In vitro, bilberry polyphenols inhibited amyloid fibril formation and dissolved preformed toxic aggregates and mature fibrils, suggesting a role in controlling fibril formations of various proteins that occur with neurodegenerative diseases (1). Bilberry anthocyanins modulated oxidative stress defense enzymes heme oxygenase-1 (HO-1) and glutathione S-transferase-pi (GST-pi) in human retinal pigment epithelial cells (2). In vitro and in vivo, bilberry inhibited angiogenesis through inhibition of ERK 1/2 and Akt phosphorylation (4). In an animal model of uveitis and retinal inflammation, pretreatment with bilberry extract prevented photoreceptor impairment, relieved intracellular ROS elevation, activated retinal NF-ĸB in the inflamed retina, and suppressed the decrease of rhodopsin via inhibition of IL-6, which activates STAT3, thereby protecting outer segment length in photoreceptor cells (3).
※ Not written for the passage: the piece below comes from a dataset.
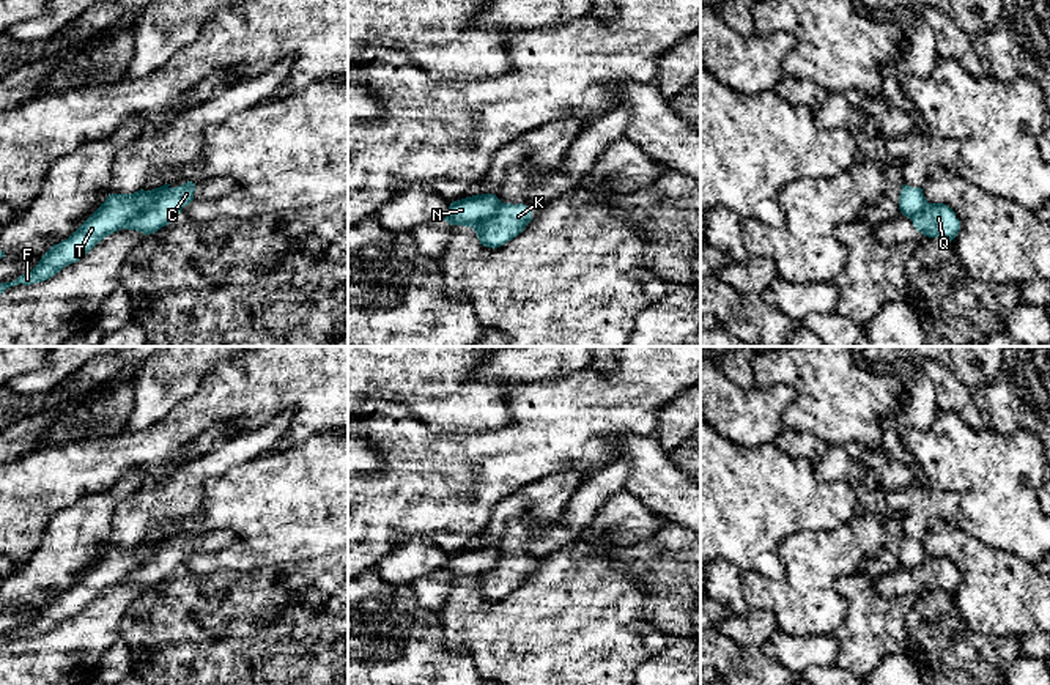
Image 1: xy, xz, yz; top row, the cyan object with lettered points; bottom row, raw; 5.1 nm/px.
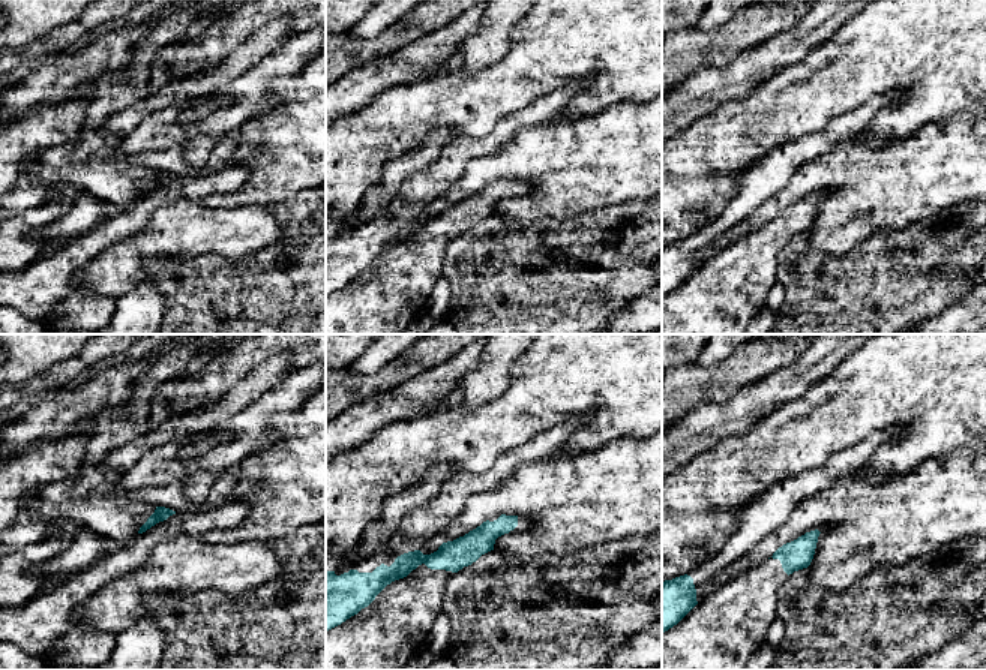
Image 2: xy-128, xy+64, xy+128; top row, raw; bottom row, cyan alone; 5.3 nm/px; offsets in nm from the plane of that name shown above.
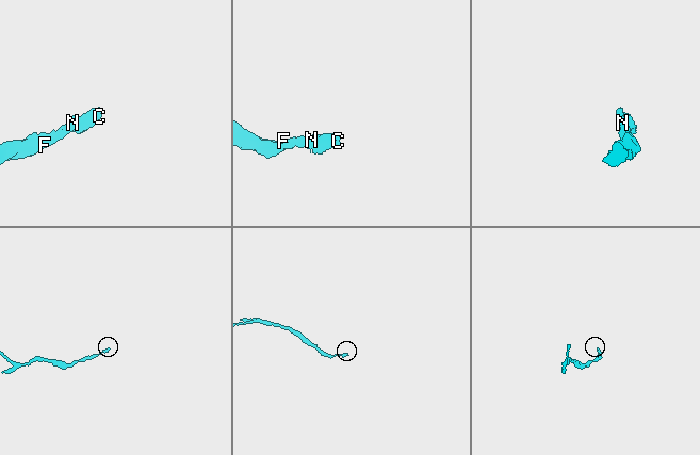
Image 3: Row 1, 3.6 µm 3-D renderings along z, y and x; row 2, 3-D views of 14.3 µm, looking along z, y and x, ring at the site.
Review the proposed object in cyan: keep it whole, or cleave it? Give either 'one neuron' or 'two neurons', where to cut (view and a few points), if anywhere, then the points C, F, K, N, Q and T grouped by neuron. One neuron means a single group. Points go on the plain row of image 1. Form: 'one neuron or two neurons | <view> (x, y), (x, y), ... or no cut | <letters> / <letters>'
two neurons | xy (169, 540), (122, 580) | C K Q / F N T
In a monocytic cell line, quercetin, epicatechin, and resveratrol inhibited lipopolysaccharide (LPS)-induced NF-kappaB activation (14).
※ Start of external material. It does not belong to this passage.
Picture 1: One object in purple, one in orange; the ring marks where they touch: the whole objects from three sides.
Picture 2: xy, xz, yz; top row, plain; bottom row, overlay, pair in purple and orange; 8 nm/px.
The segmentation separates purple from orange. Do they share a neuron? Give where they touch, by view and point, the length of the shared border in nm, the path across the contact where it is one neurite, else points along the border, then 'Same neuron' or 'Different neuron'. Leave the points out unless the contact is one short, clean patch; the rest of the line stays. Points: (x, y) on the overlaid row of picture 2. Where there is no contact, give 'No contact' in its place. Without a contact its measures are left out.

In individuals with hypercholesterolemia, anthocyanins may improve endothelium-dependent vasodilation by activating the NO-cGMP signaling pathway (28). The polyphenols in bilberry juice can modulate inflammation by decreasing plasma C-reactive protein, interleukin (IL)-6, -15, and monokine induced by INFγ (MIG) (14).
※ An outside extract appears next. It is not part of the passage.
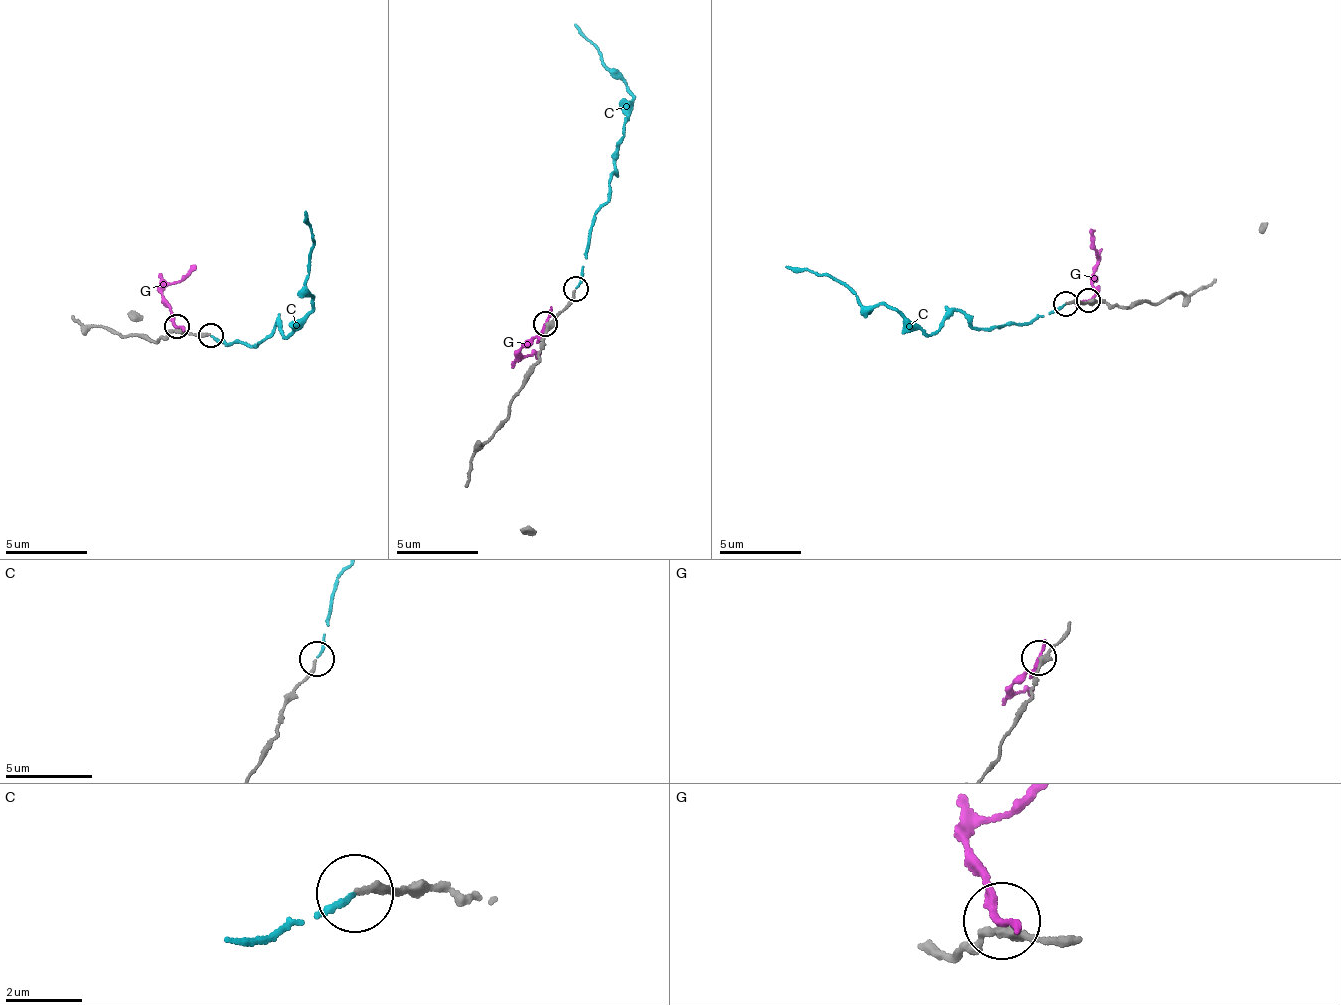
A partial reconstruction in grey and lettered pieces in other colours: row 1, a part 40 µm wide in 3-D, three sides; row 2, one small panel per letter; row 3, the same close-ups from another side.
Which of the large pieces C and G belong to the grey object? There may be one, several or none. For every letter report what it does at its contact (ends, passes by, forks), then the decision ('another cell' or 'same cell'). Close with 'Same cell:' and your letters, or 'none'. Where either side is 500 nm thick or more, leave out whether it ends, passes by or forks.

In human colon and liver cancer cell lines, bilberry anthocyanins demonstrated intracellular antioxidant activity even though concentrations applied were very low (29). Bilberry extract can inhibit human leukemia, colon, and breast cancer cells through apoptotic induction and/or inhibition of cell proliferation (17) (30). Delphinidin and other isolated anthocyanidins synergistically enhanced cell-cycle arrest and apoptotic induction in aggressive non-small-cell lung cancer cell lines by modulating Notch, WNT, and NF-ĸB signaling pathways (16). Their malfunction in cancers fuel cell regeneration and chemotherapy-resistance, and delphinidin particularly appeared to be the most effective at Notch1 and NF-ĸB inhibition (16).